§ **EXERCISE OBJECTIVE**: The lines below that include "documentclass" are to be found and copied.

§

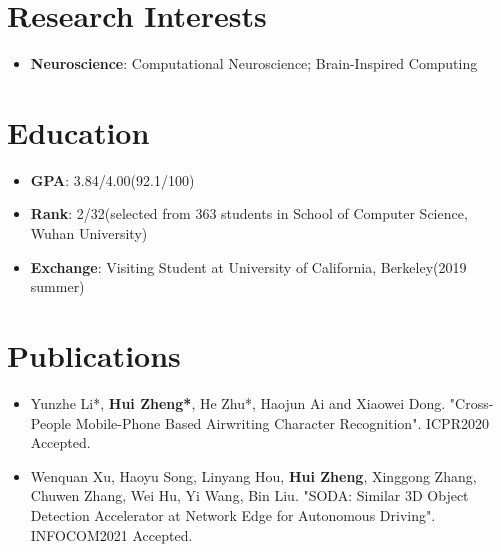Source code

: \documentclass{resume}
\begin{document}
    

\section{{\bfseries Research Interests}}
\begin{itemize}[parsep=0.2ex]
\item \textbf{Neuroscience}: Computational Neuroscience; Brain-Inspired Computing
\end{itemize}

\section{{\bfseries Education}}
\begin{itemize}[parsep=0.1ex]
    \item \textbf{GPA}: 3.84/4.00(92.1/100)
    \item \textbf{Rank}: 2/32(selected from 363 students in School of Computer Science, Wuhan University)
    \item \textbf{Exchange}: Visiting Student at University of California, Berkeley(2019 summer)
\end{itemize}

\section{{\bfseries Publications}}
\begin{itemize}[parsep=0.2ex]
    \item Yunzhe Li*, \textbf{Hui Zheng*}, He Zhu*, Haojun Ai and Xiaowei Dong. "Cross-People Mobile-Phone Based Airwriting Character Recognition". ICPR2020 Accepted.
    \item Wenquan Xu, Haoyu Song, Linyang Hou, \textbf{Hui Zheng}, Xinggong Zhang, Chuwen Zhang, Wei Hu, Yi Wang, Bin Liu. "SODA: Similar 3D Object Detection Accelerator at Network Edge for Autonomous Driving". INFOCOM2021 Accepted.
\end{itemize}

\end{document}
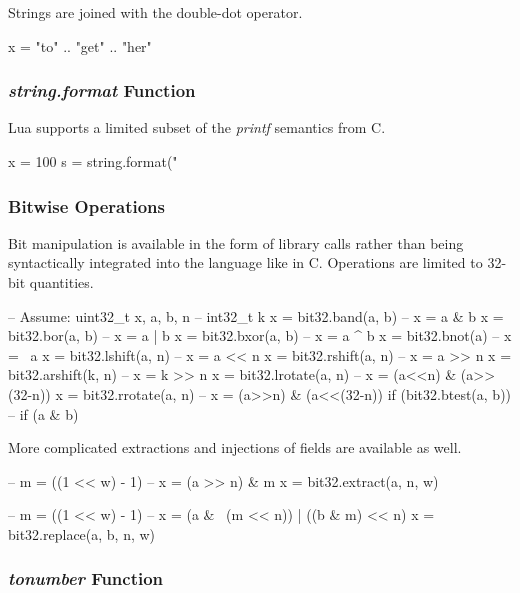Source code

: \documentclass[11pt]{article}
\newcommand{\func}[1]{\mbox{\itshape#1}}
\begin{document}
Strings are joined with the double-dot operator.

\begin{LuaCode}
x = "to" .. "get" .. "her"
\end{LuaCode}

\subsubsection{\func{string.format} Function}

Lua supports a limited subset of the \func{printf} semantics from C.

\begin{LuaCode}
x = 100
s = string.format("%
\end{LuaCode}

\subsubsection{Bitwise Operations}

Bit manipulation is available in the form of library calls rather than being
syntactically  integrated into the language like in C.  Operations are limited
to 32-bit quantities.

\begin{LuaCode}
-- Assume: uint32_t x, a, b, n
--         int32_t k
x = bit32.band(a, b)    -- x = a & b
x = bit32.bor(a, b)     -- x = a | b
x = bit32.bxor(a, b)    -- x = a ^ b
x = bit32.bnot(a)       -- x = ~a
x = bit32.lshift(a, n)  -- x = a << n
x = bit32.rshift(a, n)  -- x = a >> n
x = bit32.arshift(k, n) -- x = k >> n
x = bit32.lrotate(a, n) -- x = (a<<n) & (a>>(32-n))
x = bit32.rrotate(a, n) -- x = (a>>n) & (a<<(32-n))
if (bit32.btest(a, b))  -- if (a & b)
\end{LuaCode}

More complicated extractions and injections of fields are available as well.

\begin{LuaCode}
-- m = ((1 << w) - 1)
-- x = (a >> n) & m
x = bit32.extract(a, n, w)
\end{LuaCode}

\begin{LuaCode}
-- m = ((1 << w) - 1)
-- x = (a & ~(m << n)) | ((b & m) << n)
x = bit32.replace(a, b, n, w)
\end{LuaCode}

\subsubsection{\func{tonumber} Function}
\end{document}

§

§ **ANSWER BOX**:
: \documentclass{resume}
: \documentclass[11pt]{article}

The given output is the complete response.